What the exercise asks:
Count the lines in the data below that contain the word "value", and reply with the number alone.

= Beginning of Section =

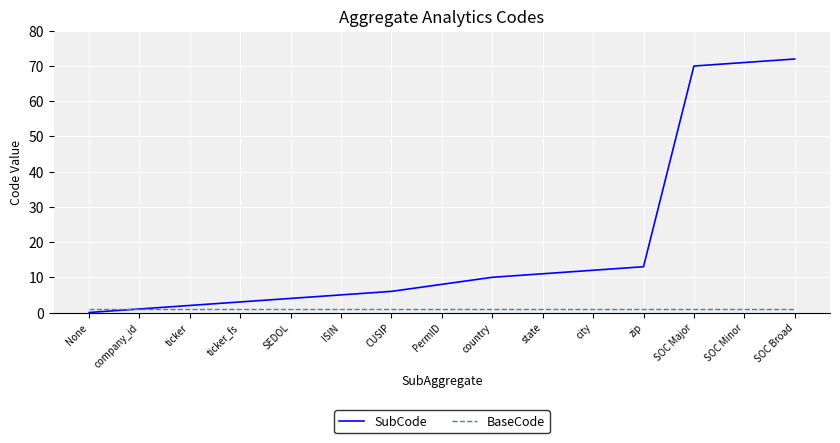

What are all the series names shown in the legend?

SubCode, BaseCode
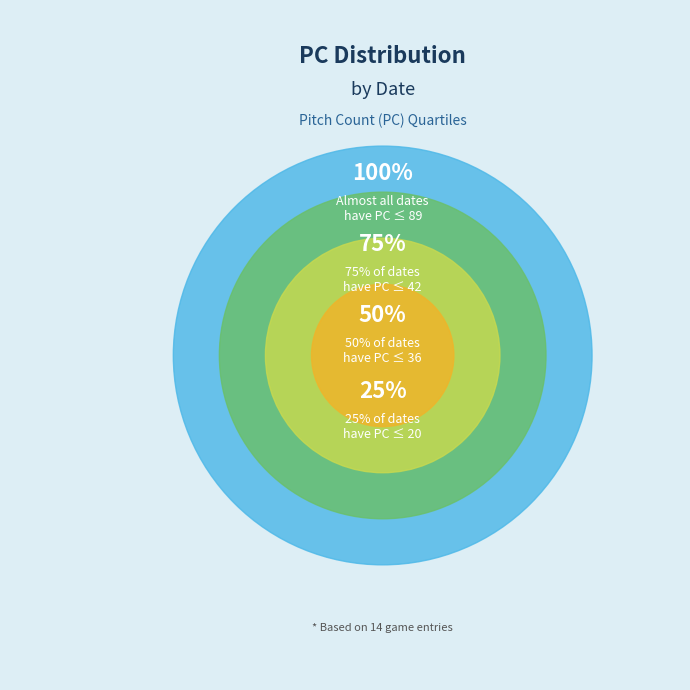

Is there a majority slice in this chart?

No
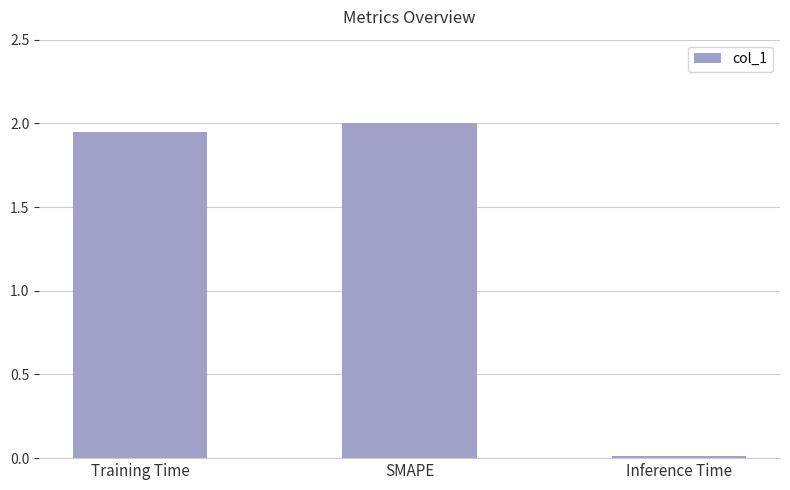

Rank the categories by value from lowest to highest.

Inference Time, Training Time, SMAPE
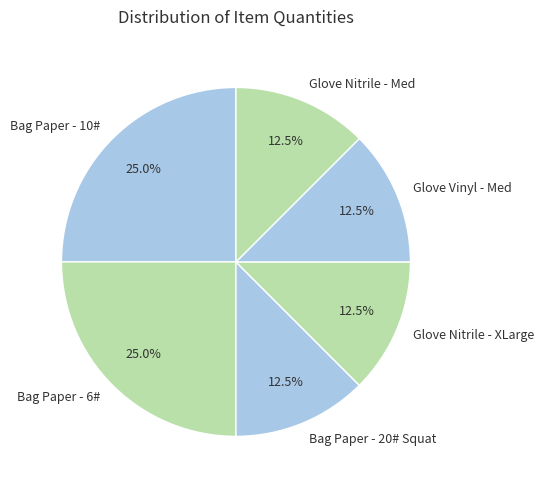

Approximately how many times larger is the value at Bag Paper - 10# compared to Bag Paper - 20# Squat?

2.0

= End of Section =

Task result:
2